Free, free at last?
The tanks did not roll in. No alien army tramped through Dublin. But on December 15th 2010 the prevailing overblown narrative would have us believe, the flag came down from Government Buildings. And, just days later, the keys to Merrion Street were handed over by our ministers to the new proconsuls of the troika, conjuring up images of the burghers of Calais in Rodin’s celebrated sculpture surrendering the keys to their city. Sovereign no more.
“Was it for this...?” this paper editorialised, reflecting the national anguish: “Having obtained our political independence from Britain to be the masters of our own affairs, we have now surrendered our sovereignty to the European Commission, the European Central Bank, and the International Monetary Fund. ” And, we argued, “the true ignominy ... is not that our sovereignty has been taken away from us, it is that we ourselves have squandered it.”
As we prepare to exit the bailout tomorrow the mood music is rightly somewhat less momentous. Although the Government – which does deserve some credit – is whipping up a storm to burnish its image as national saviours, the “historic” restoration of our sovereignty is viewed by most citizens more soberly, less as a great leap forward akin to independence in 1922, and more perhaps with the benign indifference manifested on our 1973 EU accession.
The pain continues
That more realistic perspective reflects the reality that while some measure of lost independence may have been restored, sovereignty does not butter bread. The pain continues for working and middle classes alike. The sense persists that those who pay are not those who created the crisis. Austerity is still the order of the day, and will be so for years. Unpaid, unpayable mortgages are foreclosed on, jobs remain scarce, our young still head for the emigrant ship, shrunken wage packets make this Christmas shop an ordeal ... The State may be returning to bond markets full of confidence, without the need for a safety net borrowing facility, but let’s not forget that its purpose is to borrow from others, instead of the troika, to repay a debt incurred in the bailout process that will have us on the hook for the next 25 years.

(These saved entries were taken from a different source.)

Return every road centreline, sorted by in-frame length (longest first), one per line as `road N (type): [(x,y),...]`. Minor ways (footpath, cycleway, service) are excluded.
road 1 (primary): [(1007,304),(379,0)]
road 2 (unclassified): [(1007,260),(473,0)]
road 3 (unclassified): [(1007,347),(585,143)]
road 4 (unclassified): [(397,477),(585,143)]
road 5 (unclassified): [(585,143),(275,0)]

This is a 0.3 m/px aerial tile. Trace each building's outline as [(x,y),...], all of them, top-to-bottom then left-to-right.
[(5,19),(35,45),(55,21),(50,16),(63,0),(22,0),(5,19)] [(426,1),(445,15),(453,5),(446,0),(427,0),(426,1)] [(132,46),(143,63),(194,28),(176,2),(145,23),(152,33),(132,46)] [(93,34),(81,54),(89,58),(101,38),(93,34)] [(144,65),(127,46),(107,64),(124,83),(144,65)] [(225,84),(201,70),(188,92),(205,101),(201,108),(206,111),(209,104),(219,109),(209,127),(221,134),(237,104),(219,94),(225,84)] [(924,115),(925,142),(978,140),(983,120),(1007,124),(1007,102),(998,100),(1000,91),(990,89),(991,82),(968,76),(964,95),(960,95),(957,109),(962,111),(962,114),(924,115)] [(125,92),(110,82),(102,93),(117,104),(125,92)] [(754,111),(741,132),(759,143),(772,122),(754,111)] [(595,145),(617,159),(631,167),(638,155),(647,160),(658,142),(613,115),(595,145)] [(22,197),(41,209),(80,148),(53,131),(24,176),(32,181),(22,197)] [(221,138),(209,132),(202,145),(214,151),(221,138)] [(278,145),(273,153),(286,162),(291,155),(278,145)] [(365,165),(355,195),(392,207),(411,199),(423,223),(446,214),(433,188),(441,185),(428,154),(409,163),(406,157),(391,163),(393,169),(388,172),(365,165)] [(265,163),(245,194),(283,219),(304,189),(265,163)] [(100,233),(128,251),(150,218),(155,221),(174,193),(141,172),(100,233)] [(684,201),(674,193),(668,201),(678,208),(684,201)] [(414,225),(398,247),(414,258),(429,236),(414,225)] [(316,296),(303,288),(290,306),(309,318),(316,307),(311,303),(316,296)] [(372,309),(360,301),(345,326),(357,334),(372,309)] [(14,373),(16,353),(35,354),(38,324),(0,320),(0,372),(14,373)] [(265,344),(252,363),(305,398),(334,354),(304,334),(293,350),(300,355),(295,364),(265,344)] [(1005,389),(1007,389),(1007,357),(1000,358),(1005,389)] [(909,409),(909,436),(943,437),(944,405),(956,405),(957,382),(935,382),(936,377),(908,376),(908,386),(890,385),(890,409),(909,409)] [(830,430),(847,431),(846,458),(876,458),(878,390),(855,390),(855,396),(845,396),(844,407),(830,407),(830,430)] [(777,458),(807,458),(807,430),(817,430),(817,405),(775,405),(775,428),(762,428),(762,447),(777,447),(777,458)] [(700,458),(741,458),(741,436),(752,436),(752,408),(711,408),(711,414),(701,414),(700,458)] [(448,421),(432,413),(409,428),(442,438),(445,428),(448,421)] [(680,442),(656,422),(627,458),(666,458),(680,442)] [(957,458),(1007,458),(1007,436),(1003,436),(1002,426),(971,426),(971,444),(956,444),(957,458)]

And have we brought the beast that brought us down under control? The financialisation and securitisation that had transformed capitalism worldwide took Ireland by storm – the financial sector (measured as bank assets as share of GDP) had grown here from 150 per cent in 1995 to 903 per cent in 2008. Fed by cheap credit and weak regulation, Anglo was a train crash waiting to happen. Today, while regulation has been tightened, and the EU moves towards banking union, in Britain there are again calls for banks to be free to return to the sort of dangerous lending that caused the crisis (Financial Times December 11th, Page 1, “BoE champions bundled debt”). Have we learned?